Jamal has been a writer for Bleacher Report since 2010 focused strictly on the Rays. He has had his work featured on websites such as Forbes, USA Today, CBS Sports, Houston Chronicle and the LA Times. Jamal is a special correspodent for 620wdae.com covering the Tampa Bay Rays.
The blueprint of the Tampa Bay Rays success is based on excellent pitching and defense. If the 2014 season was compared to a house, today would be the day the cement starts to get poured to create the foundation.
The Rays come into spring training with a very strong foundation.
The starting rotation, led by David Price, will once again be among the best in baseball. Matt Moore and Alex Cobb are coming off of good seasons and Chris Archer should be ready for his first full season in the majors.

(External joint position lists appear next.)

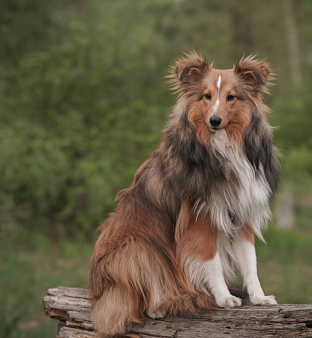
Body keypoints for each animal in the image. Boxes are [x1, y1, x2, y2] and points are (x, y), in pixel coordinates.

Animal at [89, 52, 280, 336]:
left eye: (231, 97)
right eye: (206, 96)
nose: (214, 121)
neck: (223, 146)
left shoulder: (242, 214)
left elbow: (250, 262)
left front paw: (258, 298)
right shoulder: (200, 220)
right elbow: (211, 260)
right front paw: (224, 298)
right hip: (137, 246)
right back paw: (159, 306)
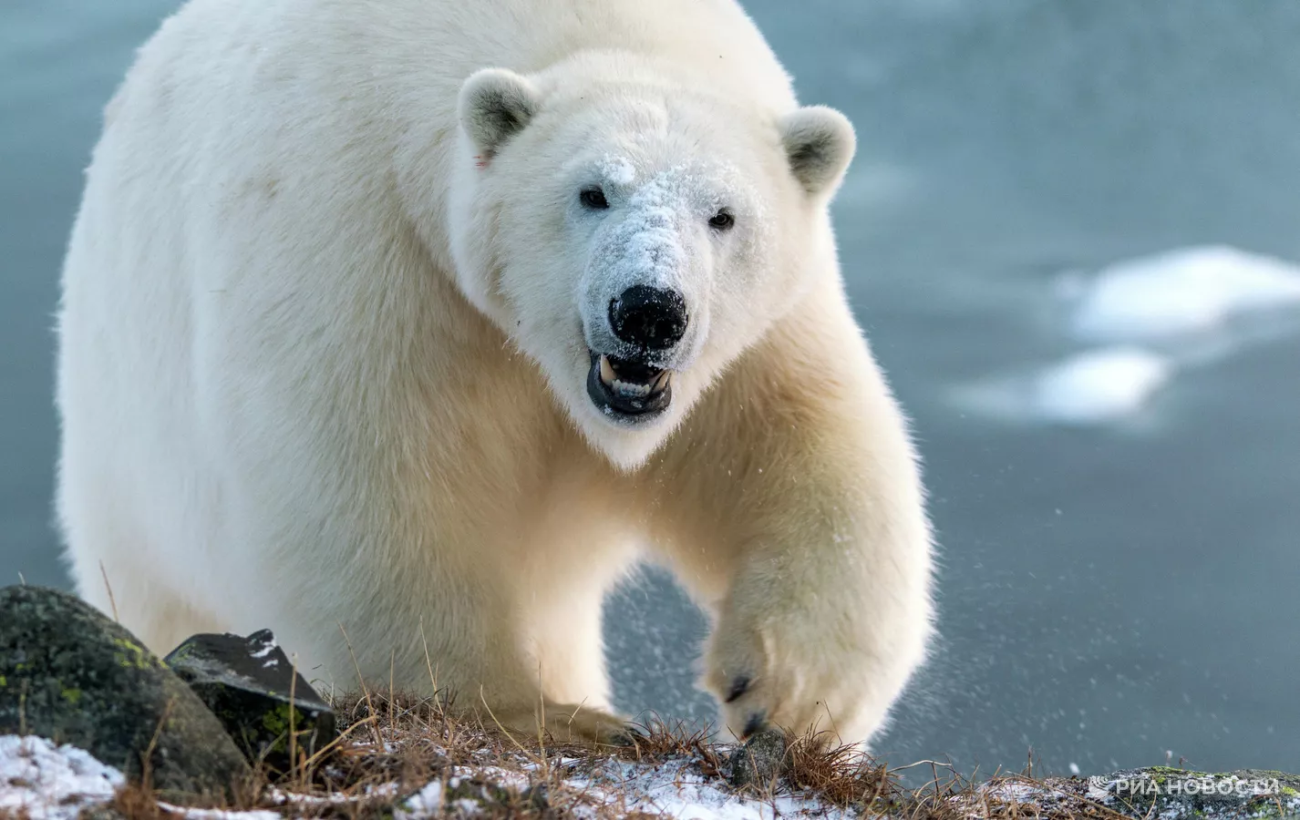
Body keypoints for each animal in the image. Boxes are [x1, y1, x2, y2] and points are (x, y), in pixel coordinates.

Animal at [58, 0, 935, 748]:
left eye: (723, 215)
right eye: (592, 192)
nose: (649, 311)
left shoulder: (752, 338)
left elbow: (801, 446)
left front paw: (784, 696)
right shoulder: (364, 238)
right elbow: (367, 477)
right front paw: (541, 717)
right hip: (130, 479)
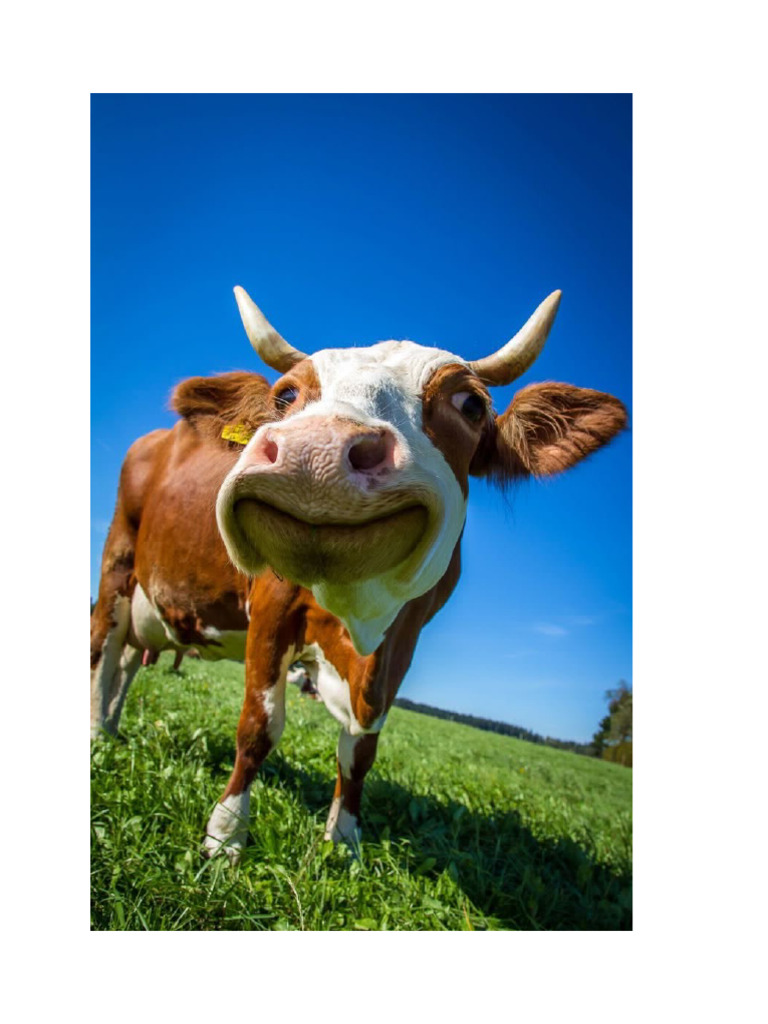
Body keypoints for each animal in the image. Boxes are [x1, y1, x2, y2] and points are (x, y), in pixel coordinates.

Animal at [90, 285, 627, 861]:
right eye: (285, 395)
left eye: (471, 405)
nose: (315, 452)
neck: (358, 615)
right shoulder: (272, 608)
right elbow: (259, 726)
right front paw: (226, 835)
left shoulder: (404, 639)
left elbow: (361, 748)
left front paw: (344, 839)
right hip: (117, 563)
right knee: (105, 650)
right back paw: (98, 735)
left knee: (129, 660)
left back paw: (113, 726)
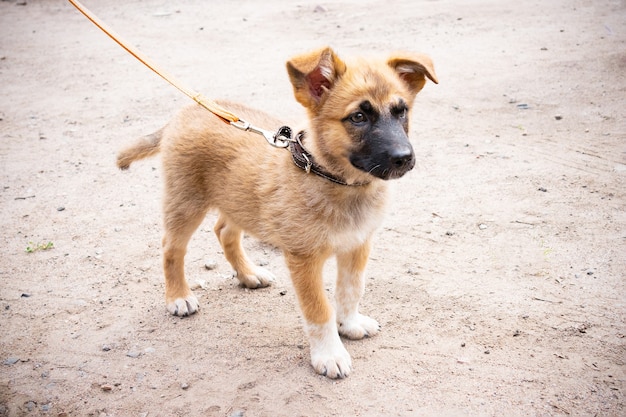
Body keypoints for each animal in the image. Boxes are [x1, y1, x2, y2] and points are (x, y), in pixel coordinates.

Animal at [119, 46, 436, 376]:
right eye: (358, 117)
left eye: (402, 111)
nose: (404, 158)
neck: (337, 181)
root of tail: (186, 111)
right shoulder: (304, 258)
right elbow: (319, 309)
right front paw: (329, 354)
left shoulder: (357, 244)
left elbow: (351, 289)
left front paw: (349, 324)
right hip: (186, 202)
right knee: (172, 248)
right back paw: (179, 296)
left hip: (238, 199)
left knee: (224, 231)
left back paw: (249, 274)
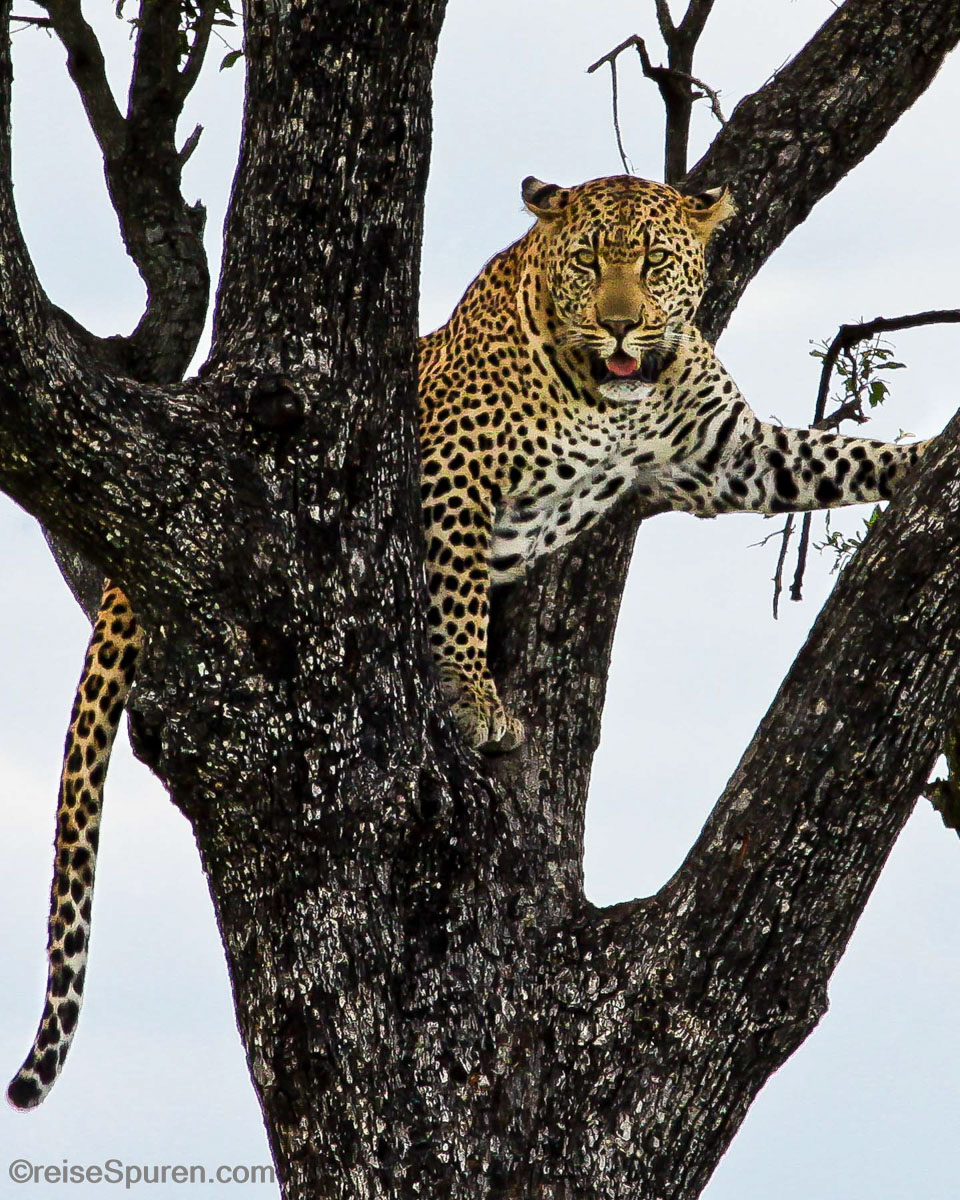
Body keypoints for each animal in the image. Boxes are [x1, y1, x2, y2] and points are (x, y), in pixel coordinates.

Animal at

The injury to Jeremy Hellickson will open an opportunity for a prospect, most likely Jake Odorizzi, to get an opportunity to start the season at the major league level.
The core of the bullpen remains intact with Jake McGee, Joel Peralta and Cesar Ramos. The addition of Grant Balfour, Heath Bell and Juan Carlos Oviedo far outweigh losses of Fernando Rodney, Alex Torres and Jamey Wright this offseason.
This year’s bullpen has the opportunity to be one of the greatest in franchise history.
It is hard not to have high expectations for a bullpen that includes three pitchers that have saved over 35 games in a season during their career. If the starters can provide seven quality innings, the bullpen should be more than capable of closing the door.
The primary concern with the catchers is depth.
The Rays traded away Jose Lobaton to the Nationals in exchange for pitcher Nathan Karns. The trade makes sense since it provides another pitcher to the shelves for a future spot in the rotation. It also creates a large cause for concern for catcher depth.
In 2013, the Rays had five catchers on the 40-man roster and will start this year with two. Ryan Hanigan, acquired in the offseason from the Cincinnati Reds, had two stints on the DL last year for an oblique injury and a sprained left wrist (glove hand).
Jose Molina, will turn 39 years old this season. Last season he played in 99 games despite missing a few games with hamstring, quadriceps and knee injuries.
Injury concerns aside, the combination of Hanigan and Molina provides the Rays with a quality defensive catching duo. Hanigan led the National League in caught-stealing percentage in 2013 (45.5) and 2012 (48.5). The Rays allowed 119 stolen bases in 2013, the most in franchise history.
Today, the foundation is being poured for what could be an exciting year for the 2014 Tampa Bay Rays. A season with high hopes and high expectations as the Rays look to make anouther run towards October baseball.